*Brief*. Where does the string "cells" appear in the listing below? Copy every line where it does.

*Extracted information*.
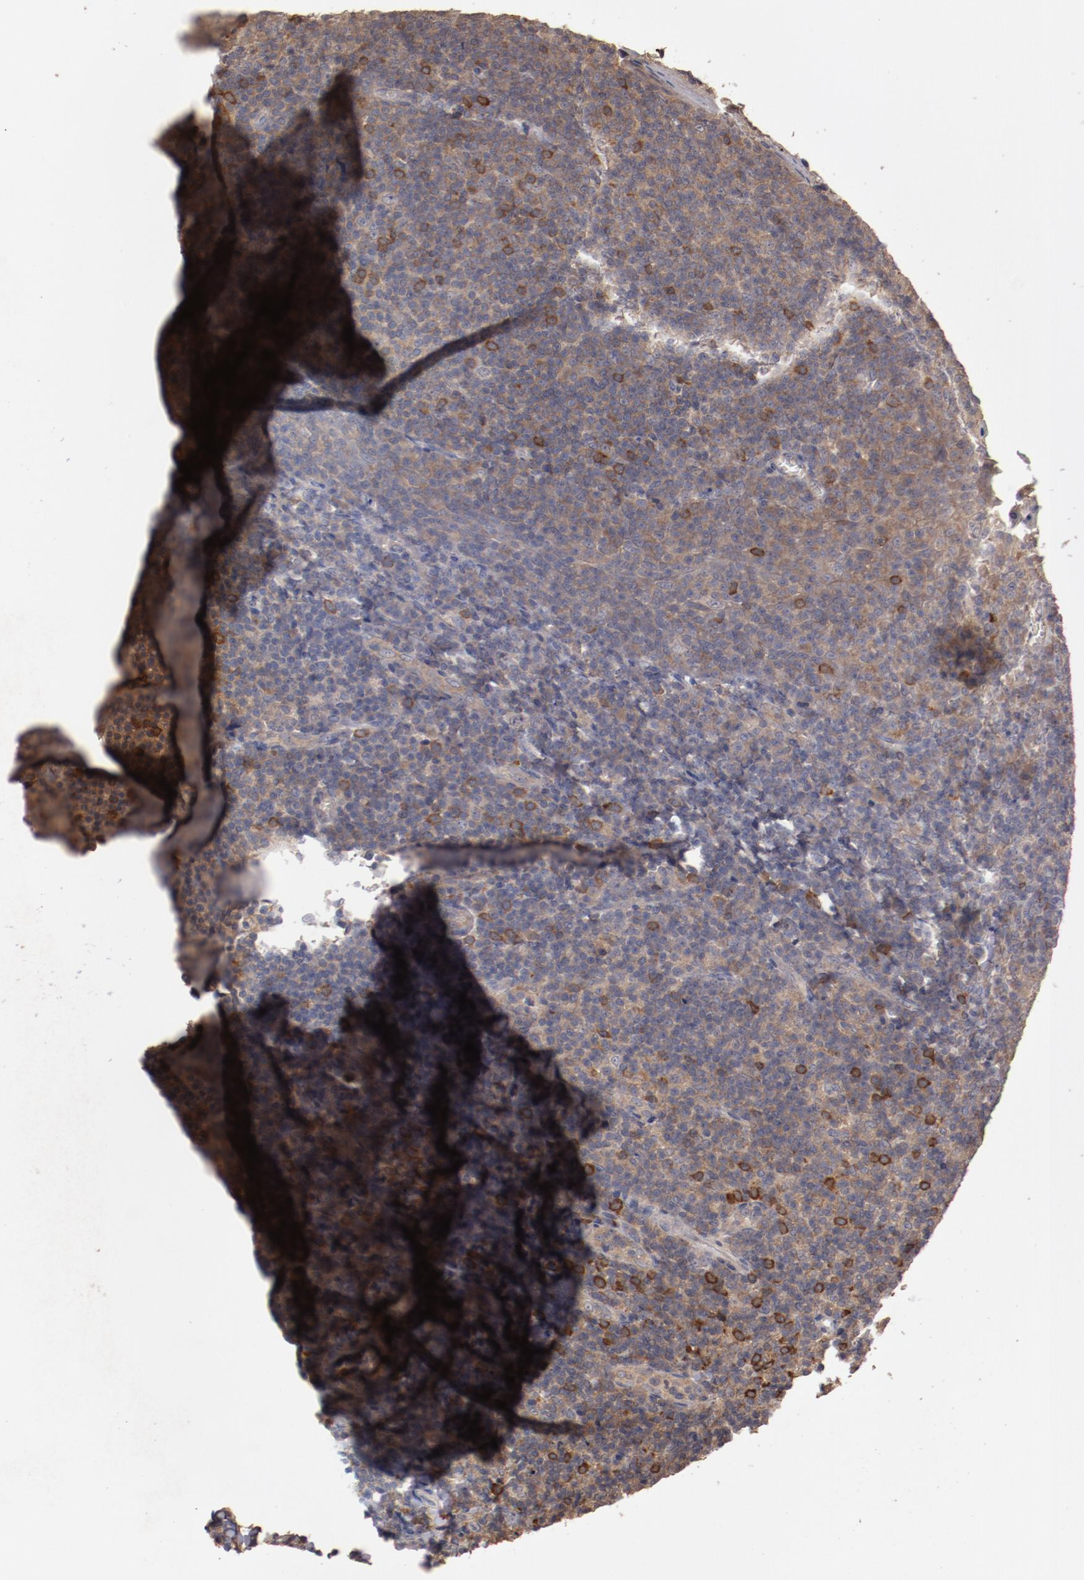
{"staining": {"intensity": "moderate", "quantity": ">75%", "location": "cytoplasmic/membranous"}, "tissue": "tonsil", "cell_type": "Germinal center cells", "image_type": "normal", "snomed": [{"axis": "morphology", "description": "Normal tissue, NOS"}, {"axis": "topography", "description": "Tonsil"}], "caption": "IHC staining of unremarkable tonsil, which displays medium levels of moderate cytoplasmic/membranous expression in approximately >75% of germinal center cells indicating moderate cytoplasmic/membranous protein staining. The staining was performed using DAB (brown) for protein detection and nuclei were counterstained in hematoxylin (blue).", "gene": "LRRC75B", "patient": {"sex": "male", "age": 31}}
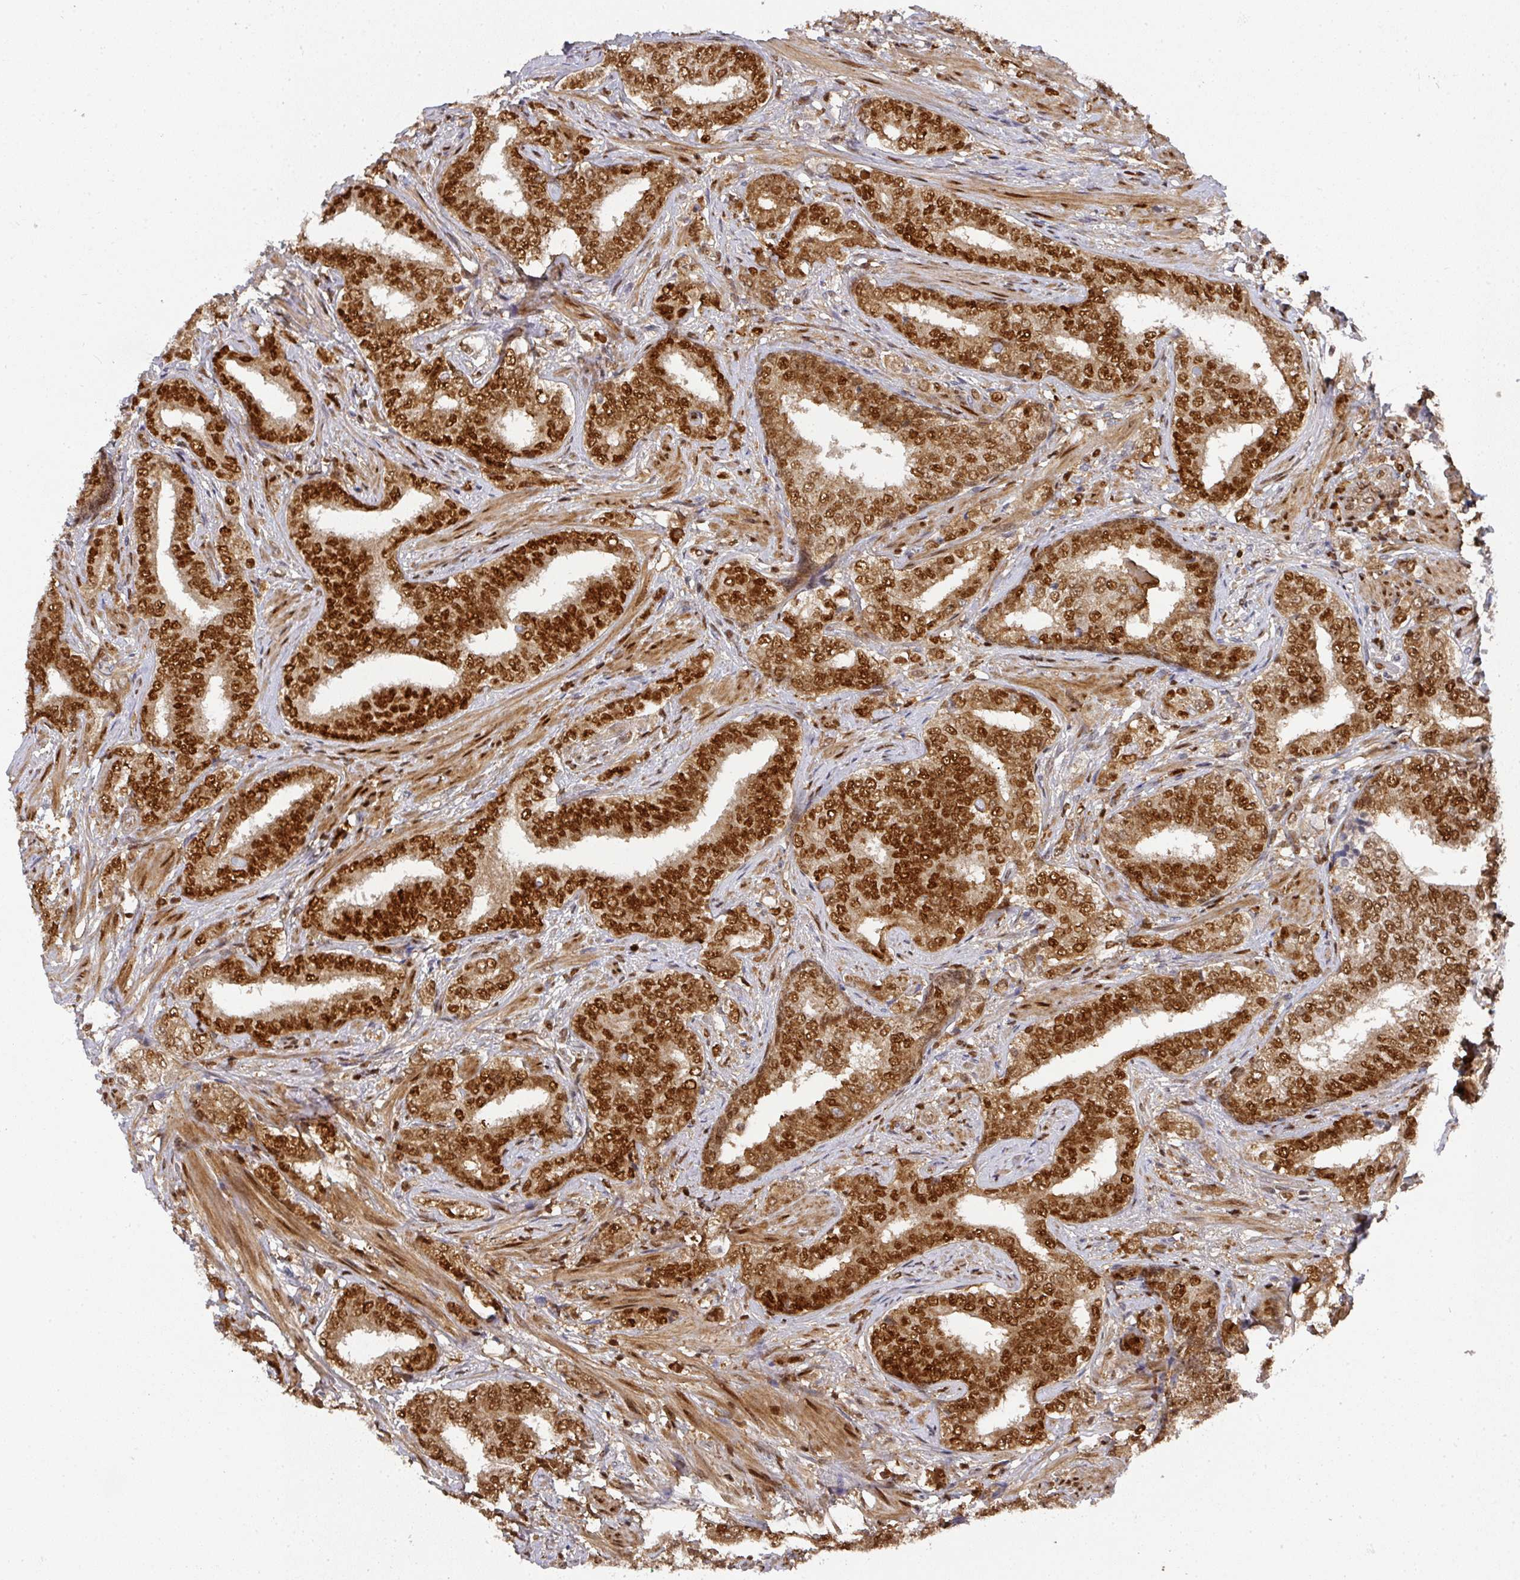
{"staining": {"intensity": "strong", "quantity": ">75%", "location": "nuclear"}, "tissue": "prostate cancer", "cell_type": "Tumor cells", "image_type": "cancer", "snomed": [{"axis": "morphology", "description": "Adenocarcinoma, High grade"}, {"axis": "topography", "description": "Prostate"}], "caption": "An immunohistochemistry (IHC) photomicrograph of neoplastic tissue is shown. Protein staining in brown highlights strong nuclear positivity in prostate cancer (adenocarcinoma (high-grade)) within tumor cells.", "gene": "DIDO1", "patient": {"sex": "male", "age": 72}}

...

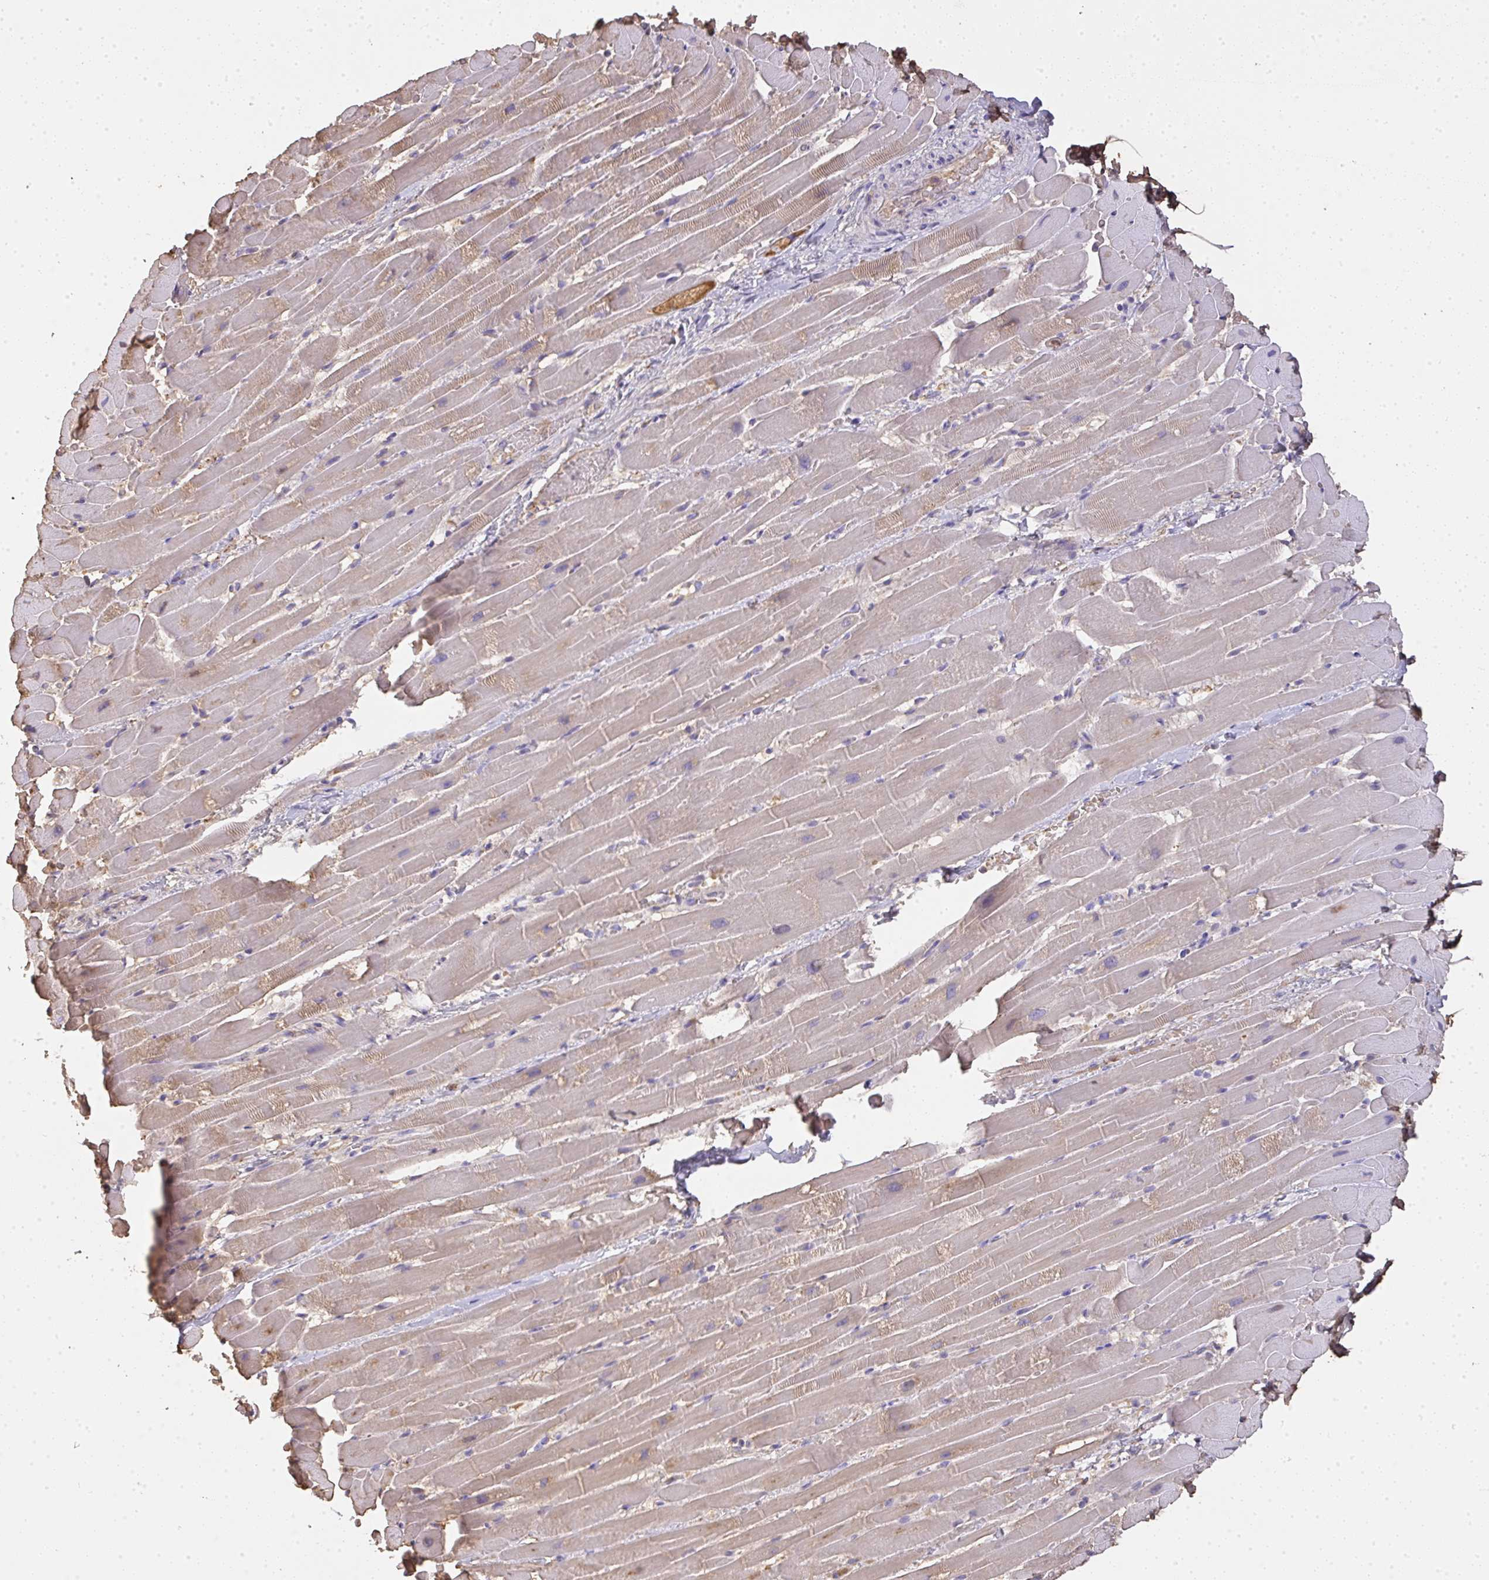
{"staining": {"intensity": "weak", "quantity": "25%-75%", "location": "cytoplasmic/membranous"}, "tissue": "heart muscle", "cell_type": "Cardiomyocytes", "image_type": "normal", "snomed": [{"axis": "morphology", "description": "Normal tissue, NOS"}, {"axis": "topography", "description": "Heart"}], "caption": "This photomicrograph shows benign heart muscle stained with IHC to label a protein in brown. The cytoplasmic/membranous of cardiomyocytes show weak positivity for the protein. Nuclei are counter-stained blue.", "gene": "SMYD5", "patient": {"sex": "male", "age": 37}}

*Written reply*.
{"staining": {"intensity": "moderate", "quantity": ">75%", "location": "cytoplasmic/membranous"}, "tissue": "tonsil", "cell_type": "Germinal center cells", "image_type": "normal", "snomed": [{"axis": "morphology", "description": "Normal tissue, NOS"}, {"axis": "topography", "description": "Tonsil"}], "caption": "IHC staining of unremarkable tonsil, which displays medium levels of moderate cytoplasmic/membranous expression in approximately >75% of germinal center cells indicating moderate cytoplasmic/membranous protein staining. The staining was performed using DAB (brown) for protein detection and nuclei were counterstained in hematoxylin (blue).", "gene": "LRRC75B", "patient": {"sex": "male", "age": 31}}
{"staining": {"intensity": "strong", "quantity": ">75%", "location": "nuclear"}, "tissue": "prostate cancer", "cell_type": "Tumor cells", "image_type": "cancer", "snomed": [{"axis": "morphology", "description": "Adenocarcinoma, High grade"}, {"axis": "topography", "description": "Prostate"}], "caption": "An immunohistochemistry (IHC) photomicrograph of neoplastic tissue is shown. Protein staining in brown highlights strong nuclear positivity in prostate cancer (adenocarcinoma (high-grade)) within tumor cells.", "gene": "DIDO1", "patient": {"sex": "male", "age": 72}}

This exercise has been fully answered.